READING TEXT:
#####

Chapter 1. TROVA: Contents search

Chapter 1. TROVA: Contents search
Prev		Next

If you want to perform a detailed search over multiple annotation files in different formats (including: EAF, SHOEBOX, TOOLBOX, CHAT, SUBRIP and TEXTGRID) you can use the content search function. This allows you to restrict the search to certain tiers (i.e. the different layers present in a hierarchy-structured annotation file), to use regular expressions, etc., while examining multiple annotation files at once.

To include multiple files in the search domain, select one or more nodes in the tree-view of the IMDI browser by clicking on the nodes while holding down the CTRL key on the keyboard. If you click on the button content search, you will include all annotation files under the selected corpus nodes in the search domain. Alternatively, you can select a parent node, in which case all the child nodes will be included in the search.

Figure 1.1. Adding nodes to the search engine

A new browser frame for the search engine will appear with the search domain displayed at the top of each of the three search tabs:

Figure 1.2. Search Engine

The voice Domain shows the name of the selected node(s) in the archive, whereas Types shows all the types of annotation files in the domain of that /those node(s). You can include or exclude types of annotation files in the search by respectively checking or unchecking them. Remember that, in order to be able to see the various annotation files, you have to log in first.

It is possible that you are not allowed to read files from certain parts of the domain due to AMS rules (http://tla.mpi.nl/tools/tla-tools/ams/). In that case all searchable files from those parts are excluded from the annotation content search. As a result, the search domain contains fewer files.

Please remember that even if you have received access to the resources through AMS, it could take up to one day for the changes to be recognised by TROVA as well.

#####

COLLECTED MATERIAL:
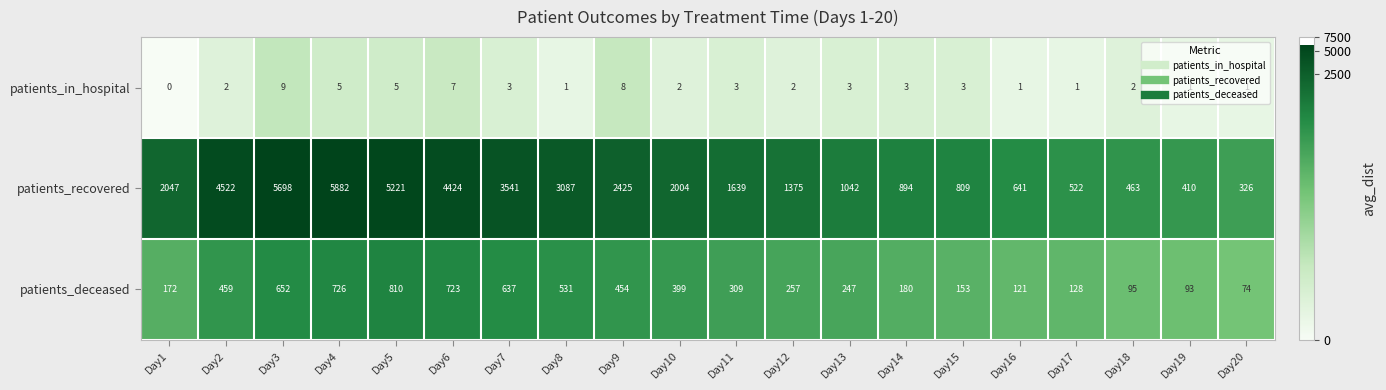

How many series are shown in this chart?

3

#####

WHAT THIS EXERCISE ASKS:
[1] In the TROVA page, rewrite the paragraph that begins "To include multiple files in the search domain" as a short bulleted list that keeps its main facts.
[2] Transcribe the passage of the TROVA page that begins at the words "The voice Domain" and stops after the words "TROVA as well.".

ANSWER LIST:
[1]
- To add several files to the search domain, click one or more nodes in the IMDI browser's tree-view while holding the CTRL key.
- Clicking the content search button puts all annotation files under the selected corpus nodes into the search domain.
- Selecting a parent node instead includes all of its child nodes in the search.

[2]
The voice Domain shows the name of the selected node(s) in the archive, whereas Types shows all the types of annotation files in the domain of that /those node(s). You can include or exclude types of annotation files in the search by respectively checking or unchecking them. Remember that, in order to be able to see the various annotation files, you have to log in first.

It is possible that you are not allowed to read files from certain parts of the domain due to AMS rules (http://tla.mpi.nl/tools/tla-tools/ams/). In that case all searchable files from those parts are excluded from the annotation content search. As a result, the search domain contains fewer files.

Please remember that even if you have received access to the resources through AMS, it could take up to one day for the changes to be recognised by TROVA as well.